Work item
An exact copy of all the data is required, with pictures left out.

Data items
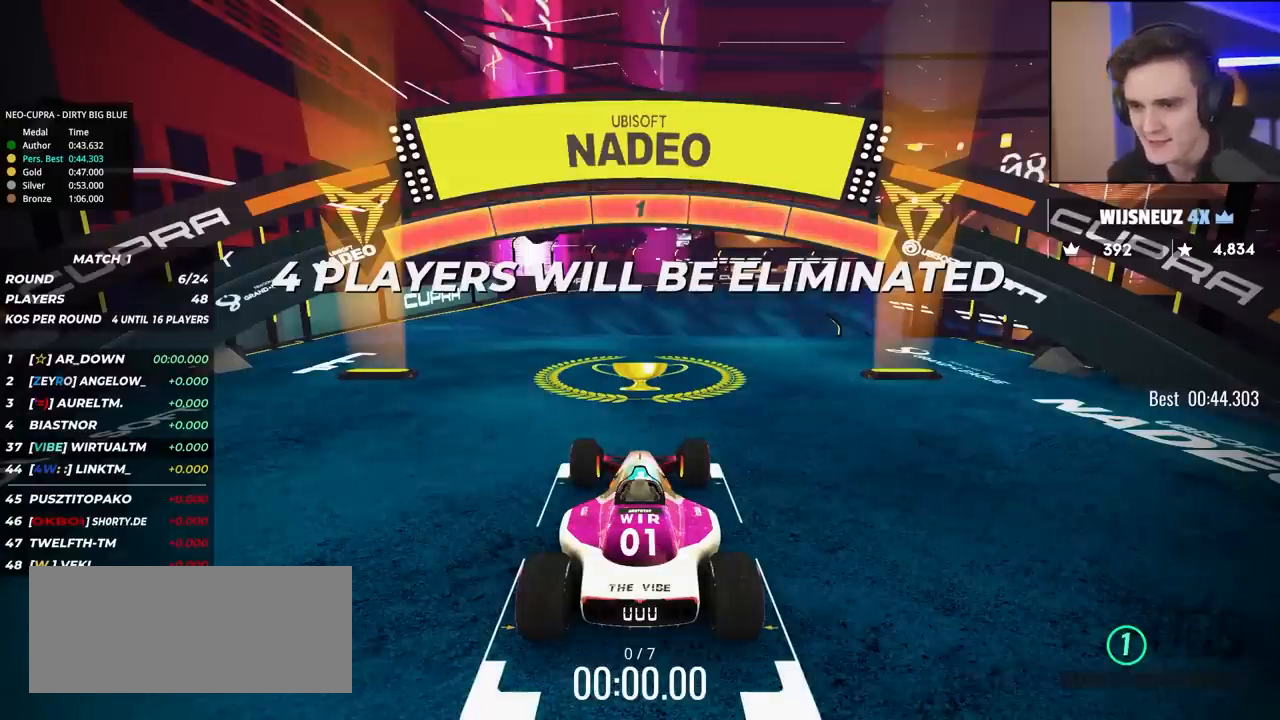
{"keys": ["up"], "events": []}
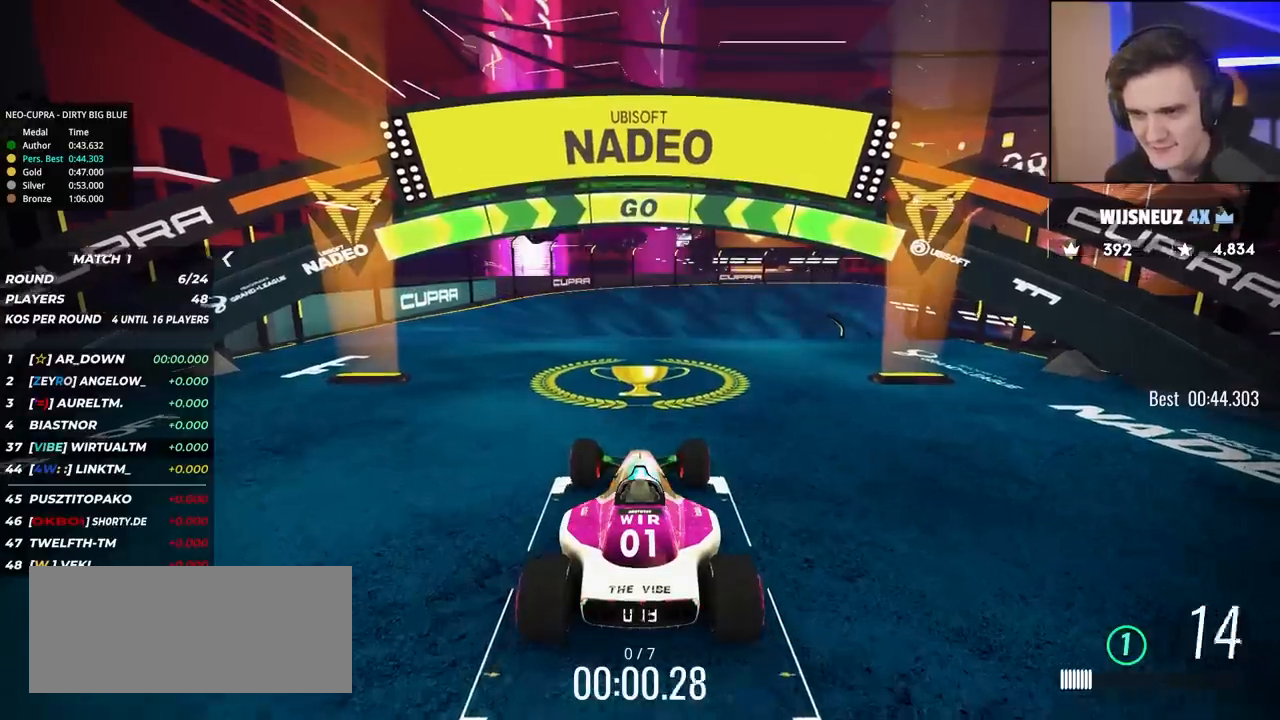
{"keys": ["up"], "events": []}
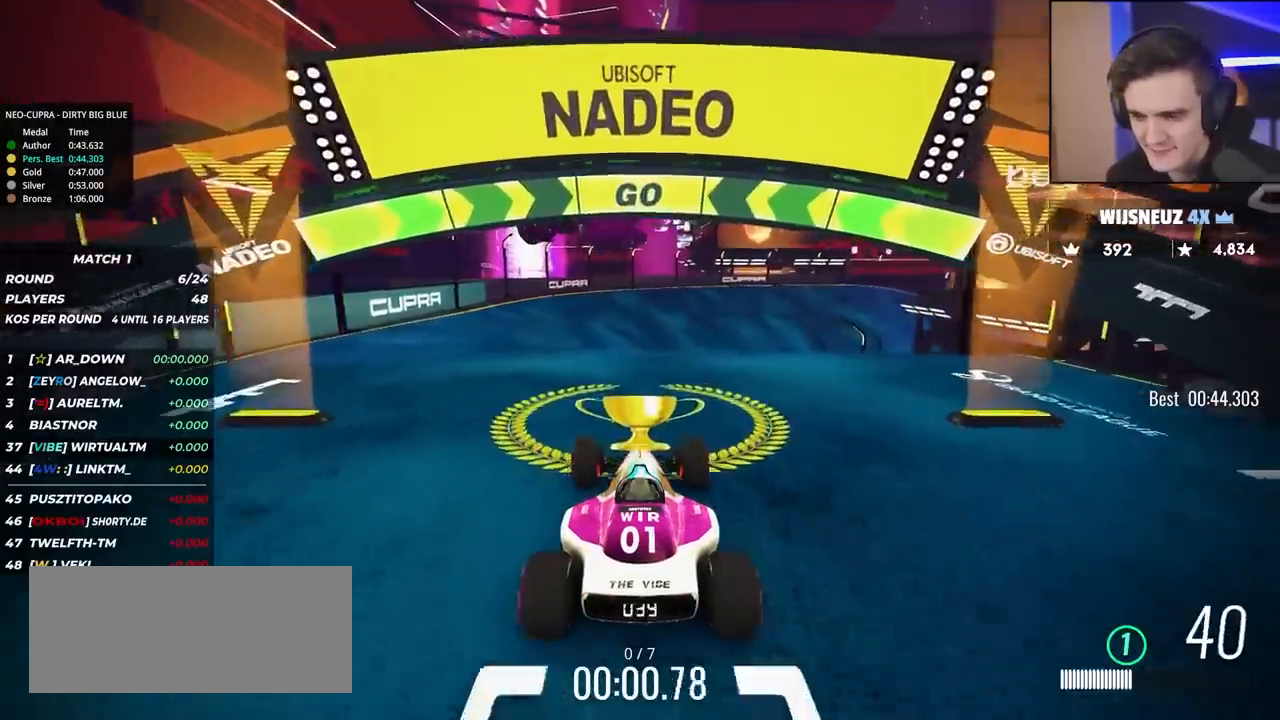
{"keys": ["up"], "events": [[367, "right", "down"], [417, "right", "up"]]}
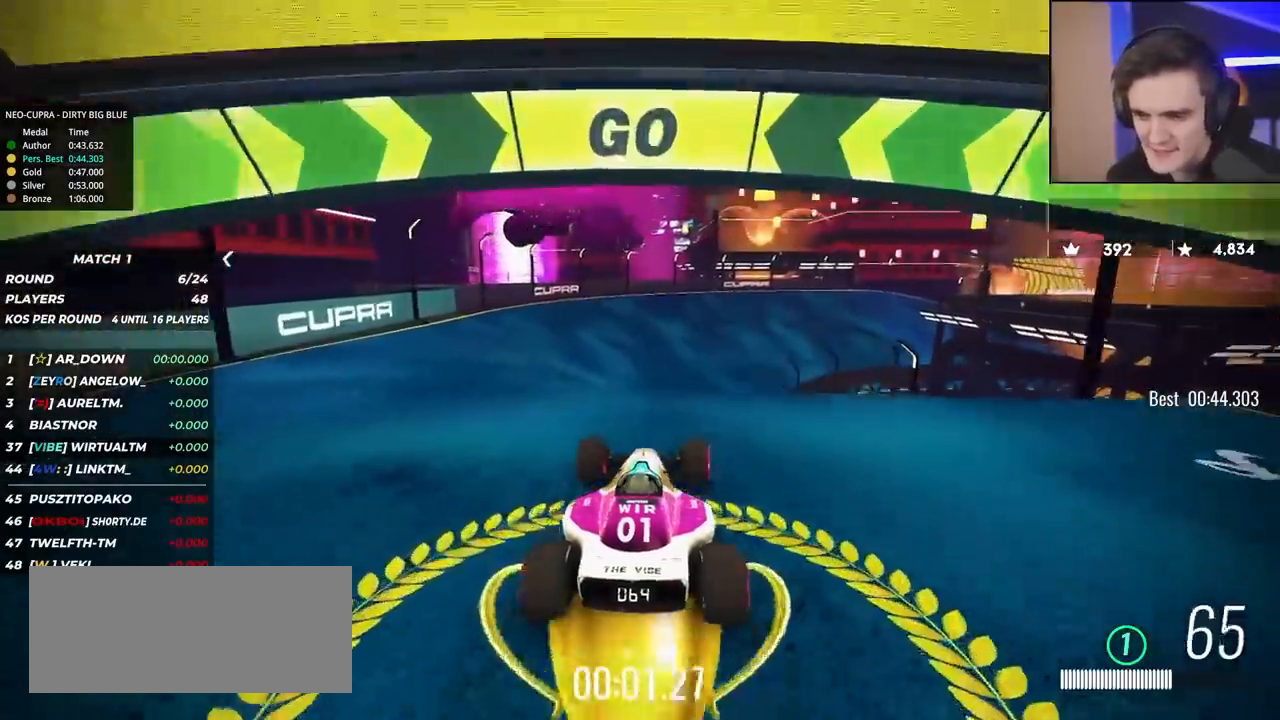
{"keys": ["up"], "events": []}
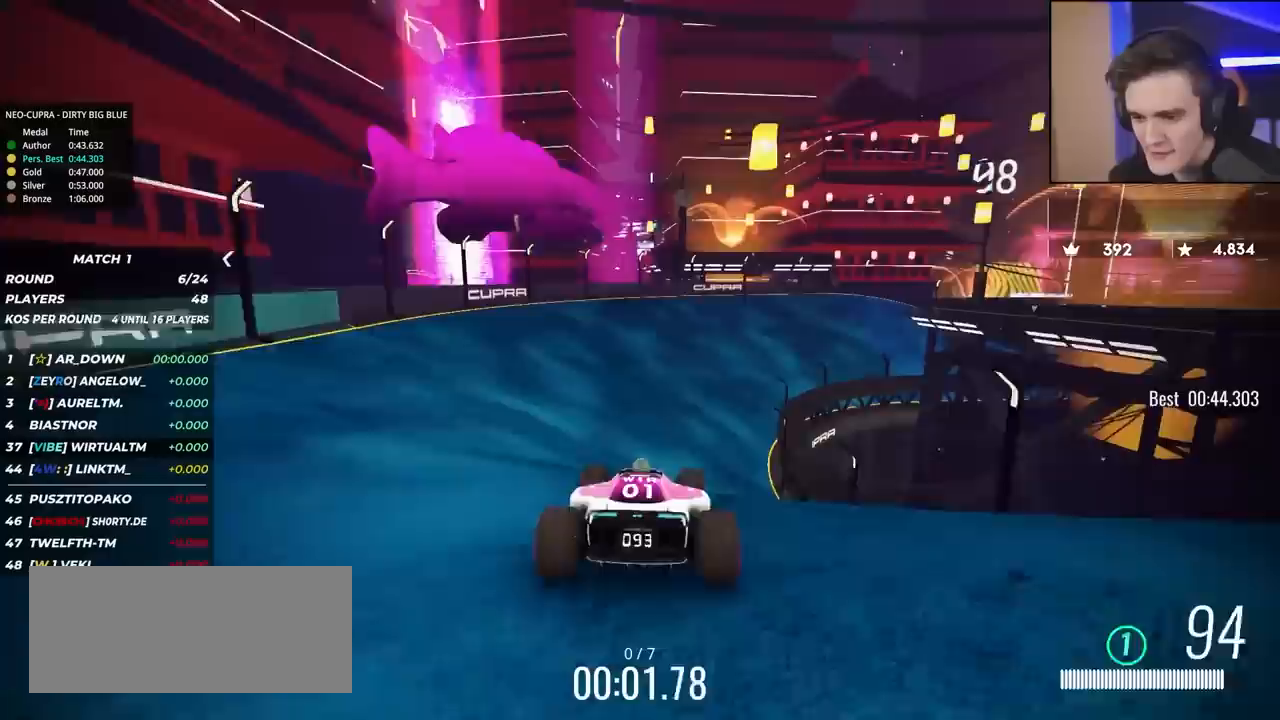
{"keys": ["up"], "events": [[350, "right", "down"], [450, "right", "up"]]}
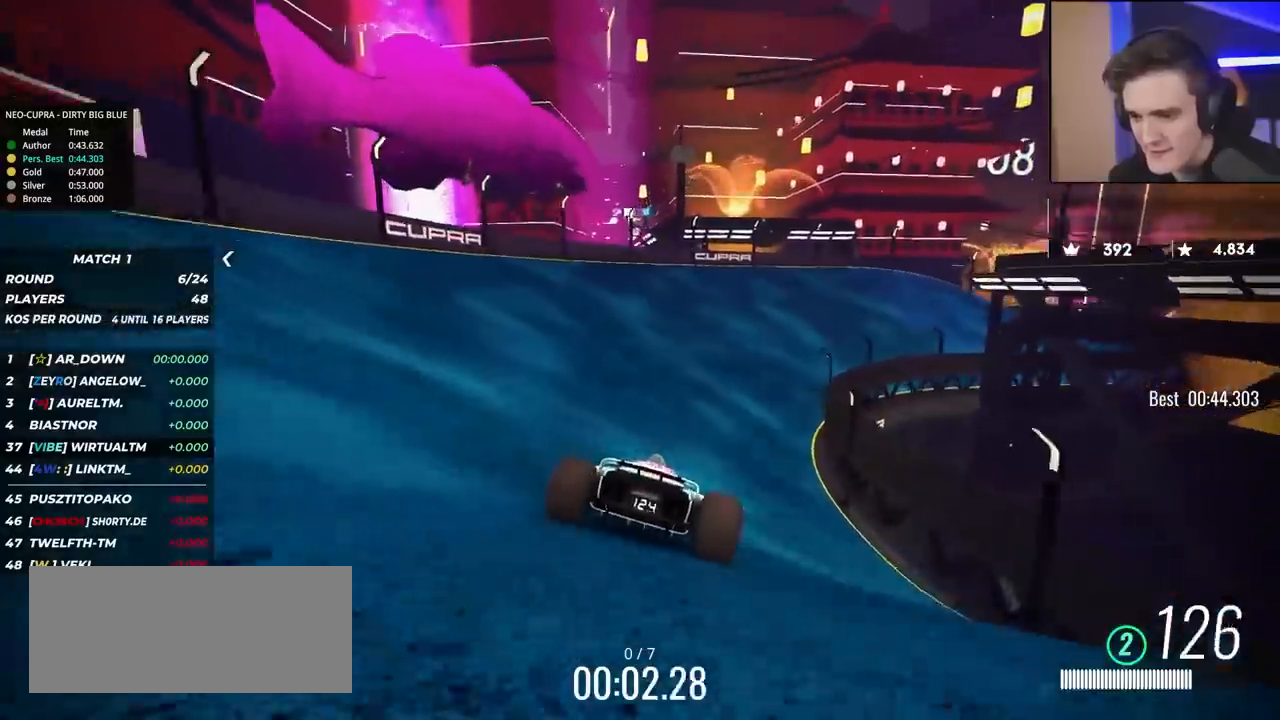
{"keys": ["up"], "events": [[83, "right", "down"], [183, "right", "up"], [283, "right", "down"], [333, "right", "up"]]}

Output
{"keys": ["up"], "events": []}
{"keys": ["up"], "events": []}
{"keys": ["up"], "events": [[367, "right", "down"], [417, "right", "up"]]}
{"keys": ["up"], "events": []}
{"keys": ["up"], "events": [[350, "right", "down"], [450, "right", "up"]]}
{"keys": ["up"], "events": [[83, "right", "down"], [183, "right", "up"], [283, "right", "down"], [333, "right", "up"]]}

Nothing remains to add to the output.